*** Opening of Supplied material ***
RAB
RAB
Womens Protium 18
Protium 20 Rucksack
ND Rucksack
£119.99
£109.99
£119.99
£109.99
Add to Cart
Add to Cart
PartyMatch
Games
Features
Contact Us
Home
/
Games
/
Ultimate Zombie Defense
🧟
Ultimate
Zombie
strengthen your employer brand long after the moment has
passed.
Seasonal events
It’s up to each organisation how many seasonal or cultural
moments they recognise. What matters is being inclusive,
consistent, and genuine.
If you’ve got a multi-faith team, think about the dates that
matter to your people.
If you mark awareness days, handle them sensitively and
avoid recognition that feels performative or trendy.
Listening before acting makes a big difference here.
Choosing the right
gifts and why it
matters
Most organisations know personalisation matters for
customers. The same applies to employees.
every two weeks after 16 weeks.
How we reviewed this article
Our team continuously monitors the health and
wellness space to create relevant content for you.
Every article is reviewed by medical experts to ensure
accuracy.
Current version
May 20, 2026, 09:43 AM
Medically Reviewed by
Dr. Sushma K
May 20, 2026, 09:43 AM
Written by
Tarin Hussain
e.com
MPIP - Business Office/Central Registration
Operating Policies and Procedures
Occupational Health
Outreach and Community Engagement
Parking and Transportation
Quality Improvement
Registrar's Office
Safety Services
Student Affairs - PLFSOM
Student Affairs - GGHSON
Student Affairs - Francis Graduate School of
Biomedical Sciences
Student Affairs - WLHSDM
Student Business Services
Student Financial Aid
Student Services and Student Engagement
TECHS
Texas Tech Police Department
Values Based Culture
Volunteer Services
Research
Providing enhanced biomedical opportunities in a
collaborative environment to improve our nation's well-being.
*** Close of Supplied material ***
Your objective - Please repeat everything from the start of the records down to the line containing "Texas Tech Police Department", including both ends.

Output of the exercise -
RAB
RAB
Womens Protium 18
Protium 20 Rucksack
ND Rucksack
£119.99
£109.99
£119.99
£109.99
Add to Cart
Add to Cart
PartyMatch
Games
Features
Contact Us
Home
/
Games
/
Ultimate Zombie Defense
🧟
Ultimate
Zombie
strengthen your employer brand long after the moment has
passed.
Seasonal events
It’s up to each organisation how many seasonal or cultural
moments they recognise. What matters is being inclusive,
consistent, and genuine.
If you’ve got a multi-faith team, think about the dates that
matter to your people.
If you mark awareness days, handle them sensitively and
avoid recognition that feels performative or trendy.
Listening before acting makes a big difference here.
Choosing the right
gifts and why it
matters
Most organisations know personalisation matters for
customers. The same applies to employees.
every two weeks after 16 weeks.
How we reviewed this article
Our team continuously monitors the health and
wellness space to create relevant content for you.
Every article is reviewed by medical experts to ensure
accuracy.
Current version
May 20, 2026, 09:43 AM
Medically Reviewed by
Dr. Sushma K
May 20, 2026, 09:43 AM
Written by
Tarin Hussain
e.com
MPIP - Business Office/Central Registration
Operating Policies and Procedures
Occupational Health
Outreach and Community Engagement
Parking and Transportation
Quality Improvement
Registrar's Office
Safety Services
Student Affairs - PLFSOM
Student Affairs - GGHSON
Student Affairs - Francis Graduate School of
Biomedical Sciences
Student Affairs - WLHSDM
Student Business Services
Student Financial Aid
Student Services and Student Engagement
TECHS
Texas Tech Police Department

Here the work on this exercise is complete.